Pregnancy During COVID Times

To be perfectly honest, it took a few months before really acknowledging and believing that I was growing a little human in me. All of this couldn’t have happened at a better and worse time while the world was falling apart thanks to a global pandemic. There was widespread panic in the early days when we were ordered to work from home, which was then followed closely by lockdown restrictions.

While healthcare embraced and transitioned to telehealth, my antenatal appointments became a lonely journey as my husband wasn’t allowed to attend any clinics or scans with me. My nearest and dearest missed out on seeing the growing watermelon I was smuggling around in person. And zoom meetings made it a little too easy to hide the pregnancy from the world, which wasn’t necessarily a bad thing.

Initially, I had planned on sharing the news once we hit the 12 week mark. Then a friend shared that they had miscarried, among other stories of friends struggling to fall pregnant. I felt guilty. Suddenly it didn’t feel right to share my news. It also always felt like I was holding my breath until we hit the next milestone before I told myself that I would feel comfortable sharing the news. So we never quite got there until the very end.

I thought this conflict was interesting because I had always wanted to share my journey of managing diabetes during pregnancy in real time. Both as a way to keep track of what was happening and reflect in the moment and to be as honest as possible through the good times and the challenging ones. My motto has been that we will deal with whatever happens but I wanted somewhere to write them all down. However, with the chaos around work and the pandemic, I think the larger part of me enjoyed the unique quietness around pregnancy I might never experience again.

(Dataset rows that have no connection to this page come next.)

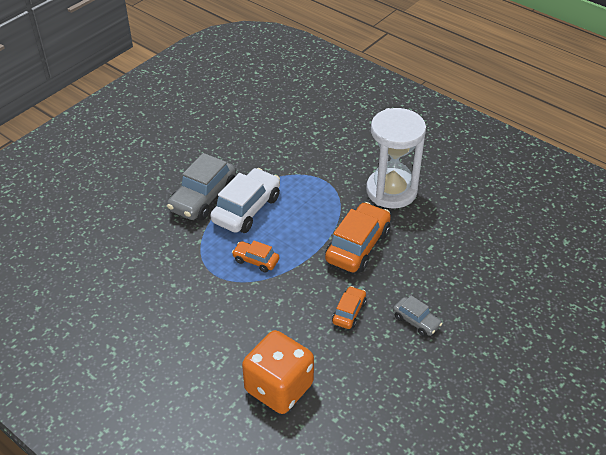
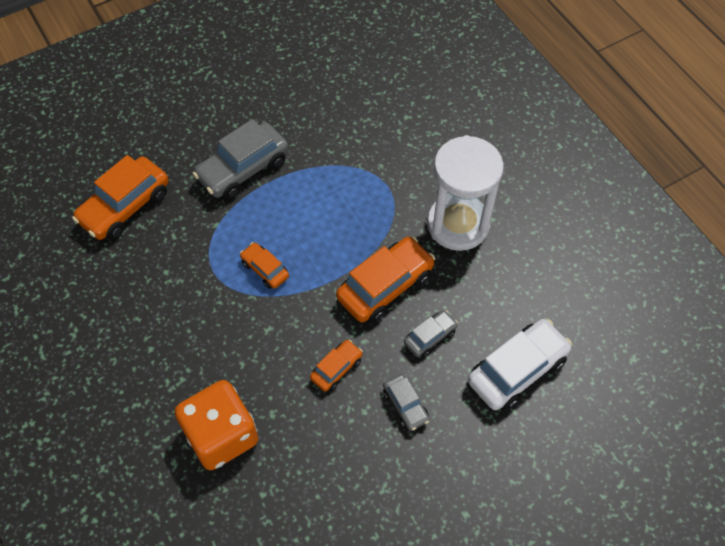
camera: 20 degrees right, 15 degrees up
white car [210,168,280,233] -> white car moved to [468,319,572,411]
none -> orange car [72,155,169,240]
none -> grey car [404,310,458,357]

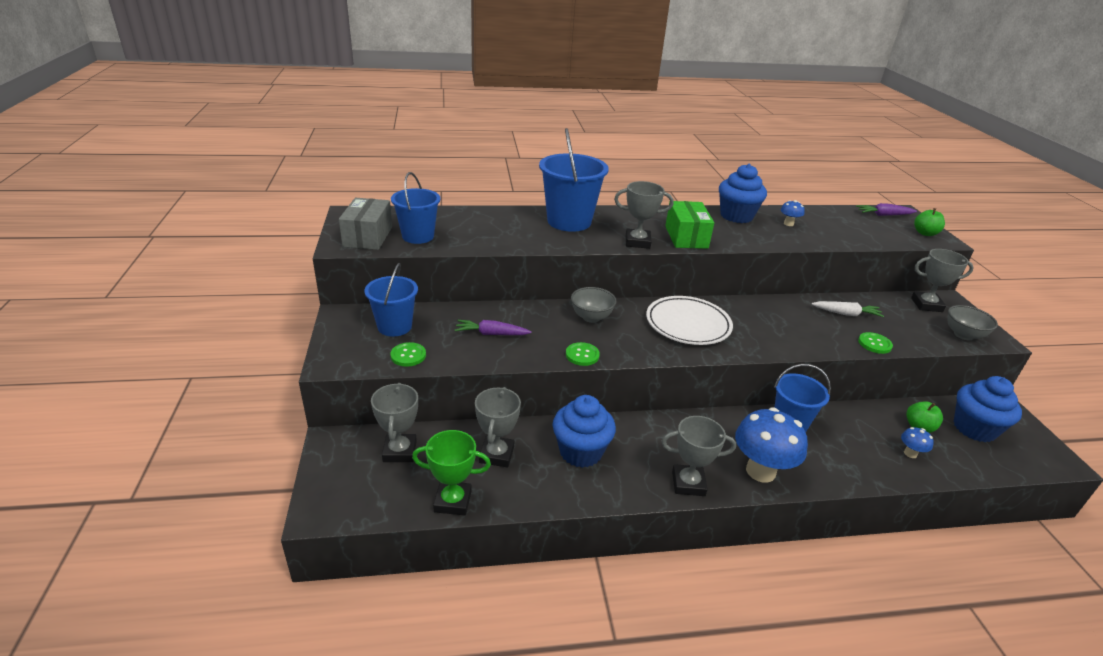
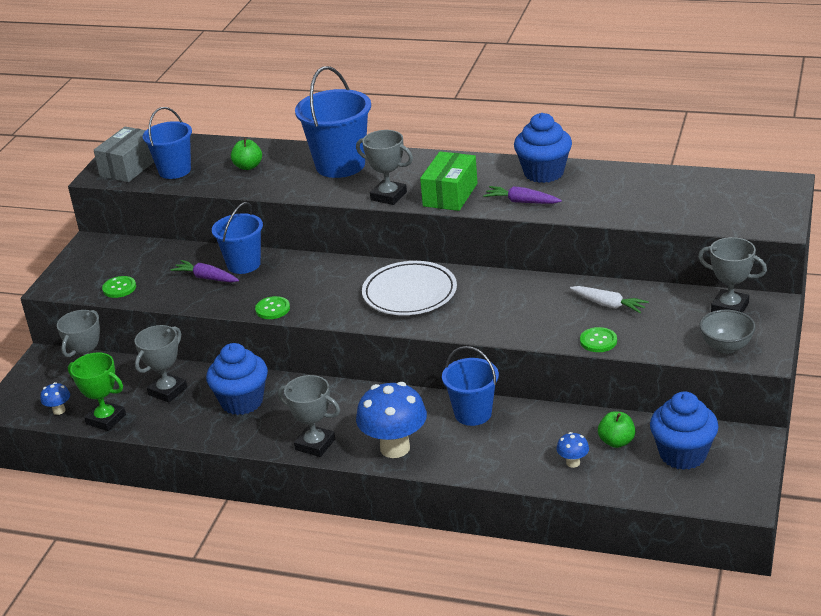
camera: 30 degrees right, 0 degrees up
blue bucket [364,263,418,337] -> blue bucket moved to [212,202,263,274]
grey bowl [571,287,617,323] -> none
blue mushroom [780,200,805,226] -> blue mushroom moved to [40,382,70,415]
purple carrot [856,203,917,216] -> purple carrot moved to [483,186,562,204]
green apple [914,208,945,236] -> green apple moved to [231,138,262,170]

It was almost blissful to roll through the pregnancy away from any spotlight and unsolicited advice/belly touching from strangers. Although the occasional stupid comment about having an “iso-baby” surfaced from time to time. Traffic and parking were rarely an issue when it came to hospital appointments. Working from home meant more flexibility for rest and saving money from having to buy a brand new maternity wardrobe for work (not that it really stopped the online shopping!).

The thing I struggled most with was the lack of face to face childbirth education classes, which had all been cancelled and replaced by online videos due to COVID. After spending the majority of my working day in zoom meetings, the last thing I wanted to do was watch educational videos online for myself. When I had finally scored a midwife appointment, I was bitterly disappointed to then be referred back to online resources again without any attempt to do face to face education during our consultation.

One thing for sure though was the fact that I would not have survived through this journey without my support network. Their advice, encouragement and excitement for bubs kept me going and I knew that no question was too silly with them (partly because they’ve been exposed to a million other silly things I’ve done in the past!). Goes to show that peer support is important no matter what area of healthcare you’re in.